Up to 33 million visits to A&E for asthma worldwide may be triggered by breathing in air polluted by ozone or fine particulate matter, the researchers said.
The news comes as separate analysis shows more than 2,000 GP surgeries, clinics and hospitals in Britain are in areas which breach safe pollution limits, with people breathing “toxic air” as they seek medical care.
The second British study, by the British Lung Foundation and Cambridge Environmental Research Consultants (CERC), found some of the country’s biggest children’s hospitals are situated in areas with high levels of pollution.
Great Ormond Street in London, and Birmingham’s Children Hospital, are both situated in locations that exceed the World Health Organisation’s recommend limit of tiny particle pollution known as “particulate matter” or PM2.5.

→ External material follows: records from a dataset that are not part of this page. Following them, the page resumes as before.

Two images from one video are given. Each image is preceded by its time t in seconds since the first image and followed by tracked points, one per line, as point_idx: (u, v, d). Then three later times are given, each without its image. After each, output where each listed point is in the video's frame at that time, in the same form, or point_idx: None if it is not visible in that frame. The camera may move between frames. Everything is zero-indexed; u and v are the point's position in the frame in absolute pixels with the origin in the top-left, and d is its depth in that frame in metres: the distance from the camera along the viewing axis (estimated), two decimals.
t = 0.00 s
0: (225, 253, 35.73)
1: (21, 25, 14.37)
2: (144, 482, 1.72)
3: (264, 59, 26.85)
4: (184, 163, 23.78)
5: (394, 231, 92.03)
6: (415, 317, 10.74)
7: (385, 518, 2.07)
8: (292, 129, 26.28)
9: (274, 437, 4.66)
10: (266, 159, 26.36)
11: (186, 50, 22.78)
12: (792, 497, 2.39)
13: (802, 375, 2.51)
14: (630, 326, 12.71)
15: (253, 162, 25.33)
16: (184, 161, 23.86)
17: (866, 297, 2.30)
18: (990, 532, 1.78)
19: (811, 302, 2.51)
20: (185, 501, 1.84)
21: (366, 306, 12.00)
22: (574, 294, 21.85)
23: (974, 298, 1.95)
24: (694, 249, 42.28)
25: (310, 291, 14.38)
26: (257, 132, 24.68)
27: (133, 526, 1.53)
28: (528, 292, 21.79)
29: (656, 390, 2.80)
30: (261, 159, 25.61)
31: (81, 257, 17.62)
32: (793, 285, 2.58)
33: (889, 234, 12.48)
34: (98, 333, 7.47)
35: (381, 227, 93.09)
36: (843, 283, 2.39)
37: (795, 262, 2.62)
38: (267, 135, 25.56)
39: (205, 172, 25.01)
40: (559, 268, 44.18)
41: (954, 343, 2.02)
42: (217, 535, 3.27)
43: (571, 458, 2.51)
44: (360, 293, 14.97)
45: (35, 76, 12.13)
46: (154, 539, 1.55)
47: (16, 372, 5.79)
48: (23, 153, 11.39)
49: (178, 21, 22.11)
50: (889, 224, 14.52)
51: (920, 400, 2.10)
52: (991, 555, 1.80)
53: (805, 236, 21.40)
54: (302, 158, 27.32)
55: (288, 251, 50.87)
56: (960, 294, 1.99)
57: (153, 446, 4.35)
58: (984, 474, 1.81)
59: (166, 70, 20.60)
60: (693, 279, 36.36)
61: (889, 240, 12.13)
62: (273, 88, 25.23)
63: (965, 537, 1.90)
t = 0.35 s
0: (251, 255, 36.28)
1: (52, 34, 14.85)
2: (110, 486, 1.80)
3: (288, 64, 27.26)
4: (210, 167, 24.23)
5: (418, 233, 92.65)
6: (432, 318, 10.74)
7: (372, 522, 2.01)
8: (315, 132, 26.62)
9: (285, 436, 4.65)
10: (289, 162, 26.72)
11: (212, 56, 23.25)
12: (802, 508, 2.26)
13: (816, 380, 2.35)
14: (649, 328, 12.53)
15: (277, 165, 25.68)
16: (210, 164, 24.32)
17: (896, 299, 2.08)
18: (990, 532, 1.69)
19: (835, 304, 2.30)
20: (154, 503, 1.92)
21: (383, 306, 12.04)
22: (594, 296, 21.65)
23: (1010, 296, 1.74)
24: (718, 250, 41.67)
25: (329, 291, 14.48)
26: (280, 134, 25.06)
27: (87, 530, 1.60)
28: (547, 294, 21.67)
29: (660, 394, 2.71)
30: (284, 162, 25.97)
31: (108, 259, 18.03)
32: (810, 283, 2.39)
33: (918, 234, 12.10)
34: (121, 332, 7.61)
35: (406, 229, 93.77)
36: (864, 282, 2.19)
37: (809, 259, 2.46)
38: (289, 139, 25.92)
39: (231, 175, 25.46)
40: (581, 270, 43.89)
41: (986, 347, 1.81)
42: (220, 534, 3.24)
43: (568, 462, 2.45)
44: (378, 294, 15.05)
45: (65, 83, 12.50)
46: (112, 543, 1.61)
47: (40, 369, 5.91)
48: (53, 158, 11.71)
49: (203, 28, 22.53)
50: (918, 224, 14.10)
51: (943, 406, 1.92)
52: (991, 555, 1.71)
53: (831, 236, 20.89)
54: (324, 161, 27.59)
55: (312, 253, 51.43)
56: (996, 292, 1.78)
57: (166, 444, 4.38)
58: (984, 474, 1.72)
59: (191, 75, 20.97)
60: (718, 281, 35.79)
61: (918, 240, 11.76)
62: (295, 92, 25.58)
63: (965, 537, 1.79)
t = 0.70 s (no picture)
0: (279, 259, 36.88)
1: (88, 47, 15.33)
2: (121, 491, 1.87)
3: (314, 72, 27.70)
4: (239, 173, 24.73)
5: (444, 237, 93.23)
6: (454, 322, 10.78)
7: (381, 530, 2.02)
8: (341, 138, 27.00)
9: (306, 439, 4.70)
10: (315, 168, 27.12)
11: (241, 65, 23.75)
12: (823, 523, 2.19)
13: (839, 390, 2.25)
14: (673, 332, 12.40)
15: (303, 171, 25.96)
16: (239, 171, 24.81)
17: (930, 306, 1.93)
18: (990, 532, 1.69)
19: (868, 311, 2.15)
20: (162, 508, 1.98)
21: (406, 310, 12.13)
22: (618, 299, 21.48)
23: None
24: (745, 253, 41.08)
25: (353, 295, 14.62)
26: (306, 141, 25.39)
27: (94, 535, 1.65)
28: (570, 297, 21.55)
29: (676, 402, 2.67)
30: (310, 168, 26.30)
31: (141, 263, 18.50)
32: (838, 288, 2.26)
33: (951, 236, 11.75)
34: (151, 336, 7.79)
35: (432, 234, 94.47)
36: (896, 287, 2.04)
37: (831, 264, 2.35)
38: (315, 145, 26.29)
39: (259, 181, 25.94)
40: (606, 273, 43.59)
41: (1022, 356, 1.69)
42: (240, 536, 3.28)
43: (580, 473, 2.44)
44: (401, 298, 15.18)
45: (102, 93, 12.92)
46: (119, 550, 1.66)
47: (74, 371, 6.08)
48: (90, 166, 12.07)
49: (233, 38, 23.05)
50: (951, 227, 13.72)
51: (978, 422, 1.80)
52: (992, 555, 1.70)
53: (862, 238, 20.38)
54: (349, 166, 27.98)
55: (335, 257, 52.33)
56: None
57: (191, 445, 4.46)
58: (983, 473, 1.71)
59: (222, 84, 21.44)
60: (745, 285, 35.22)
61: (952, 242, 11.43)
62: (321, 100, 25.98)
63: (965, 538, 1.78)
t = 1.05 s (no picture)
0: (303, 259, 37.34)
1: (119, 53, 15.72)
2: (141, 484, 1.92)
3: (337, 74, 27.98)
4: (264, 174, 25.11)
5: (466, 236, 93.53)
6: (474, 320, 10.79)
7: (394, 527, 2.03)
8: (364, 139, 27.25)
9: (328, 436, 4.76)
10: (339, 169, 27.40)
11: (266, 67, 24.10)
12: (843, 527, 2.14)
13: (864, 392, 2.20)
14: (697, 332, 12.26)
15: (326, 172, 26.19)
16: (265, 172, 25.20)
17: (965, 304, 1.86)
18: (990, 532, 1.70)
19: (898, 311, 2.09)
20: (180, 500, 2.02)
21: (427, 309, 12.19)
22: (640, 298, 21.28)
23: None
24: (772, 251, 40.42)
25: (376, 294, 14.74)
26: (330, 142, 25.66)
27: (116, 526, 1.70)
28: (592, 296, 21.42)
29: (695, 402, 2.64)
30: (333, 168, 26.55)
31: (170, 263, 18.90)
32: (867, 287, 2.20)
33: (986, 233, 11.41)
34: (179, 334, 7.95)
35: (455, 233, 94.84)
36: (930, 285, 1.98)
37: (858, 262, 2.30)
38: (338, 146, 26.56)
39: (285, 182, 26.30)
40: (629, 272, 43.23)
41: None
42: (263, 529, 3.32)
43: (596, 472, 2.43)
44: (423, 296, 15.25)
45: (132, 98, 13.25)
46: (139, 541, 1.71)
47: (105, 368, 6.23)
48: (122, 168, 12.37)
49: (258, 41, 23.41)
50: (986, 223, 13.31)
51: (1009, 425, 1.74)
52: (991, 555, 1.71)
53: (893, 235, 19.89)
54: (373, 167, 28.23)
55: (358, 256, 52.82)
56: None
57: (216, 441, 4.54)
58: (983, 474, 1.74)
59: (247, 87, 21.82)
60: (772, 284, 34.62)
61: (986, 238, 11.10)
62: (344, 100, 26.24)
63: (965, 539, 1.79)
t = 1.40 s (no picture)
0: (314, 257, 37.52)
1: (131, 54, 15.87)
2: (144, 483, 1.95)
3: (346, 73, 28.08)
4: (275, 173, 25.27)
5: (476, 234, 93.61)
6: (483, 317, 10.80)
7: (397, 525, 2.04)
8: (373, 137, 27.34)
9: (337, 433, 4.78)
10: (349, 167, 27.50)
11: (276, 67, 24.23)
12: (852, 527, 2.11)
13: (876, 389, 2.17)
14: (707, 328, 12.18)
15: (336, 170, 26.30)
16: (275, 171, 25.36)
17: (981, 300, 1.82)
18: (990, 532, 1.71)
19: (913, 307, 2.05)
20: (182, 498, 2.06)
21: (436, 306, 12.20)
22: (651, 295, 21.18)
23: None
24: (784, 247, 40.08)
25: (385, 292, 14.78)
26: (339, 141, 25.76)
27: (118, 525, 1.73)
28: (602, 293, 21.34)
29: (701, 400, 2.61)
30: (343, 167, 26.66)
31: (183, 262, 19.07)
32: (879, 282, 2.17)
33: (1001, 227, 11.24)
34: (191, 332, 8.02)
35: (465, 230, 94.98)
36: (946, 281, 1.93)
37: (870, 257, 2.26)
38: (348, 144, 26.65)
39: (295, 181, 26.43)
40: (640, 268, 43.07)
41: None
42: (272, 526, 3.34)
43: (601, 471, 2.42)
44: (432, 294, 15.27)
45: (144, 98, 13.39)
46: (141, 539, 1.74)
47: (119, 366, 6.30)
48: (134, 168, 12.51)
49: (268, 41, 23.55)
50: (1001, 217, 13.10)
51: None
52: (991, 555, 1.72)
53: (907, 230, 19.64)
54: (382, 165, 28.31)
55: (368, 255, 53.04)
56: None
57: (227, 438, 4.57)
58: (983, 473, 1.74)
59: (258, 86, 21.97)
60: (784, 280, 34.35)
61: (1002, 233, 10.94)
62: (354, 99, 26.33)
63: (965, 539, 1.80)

These particles, the majority of which come from road transport in urban areas, have been linked to causing and worsening diseases including asthma, coronary heart disease, stroke, and lung cancer.
In England, one in three GP practices and one in four hospitals are located in areas that exceed the safe levels, according to the UK study, which analysed the postcodes of 9,988 NHS health centres against data for PM2.5 levels.
In Wales, 54 GP surgeries and three hospitals are in polluted areas, with Cardiff seeing the highest levels of PM2.5, and in Scotland three healthcare sites are above the recommended limit, in Aberdeen, Falkirk and Berwickshire.
Meanwhile the US study said approximately 95 per cent of the world’s population lives in places with unsafe air.
Susan C. Anenberg, associate professor at George Washington University, commented: “We know that air pollution is the leading environmental health risk factor globally. Our results show that the range of global public health impacts from breathing dirty air are even more far reaching―and include millions of asthma attacks every year.”
Alison Cook, director of policy at the British Lung Foundation, said: “It can’t be right that hospital staff and GPs must care for people in environments that could worsen their symptoms and could be putting them at risk of a whole range of health problems further down the line.
“The ball is now in the Government’s court; we want them to adopt WHO’s limit and ensure we meet it.”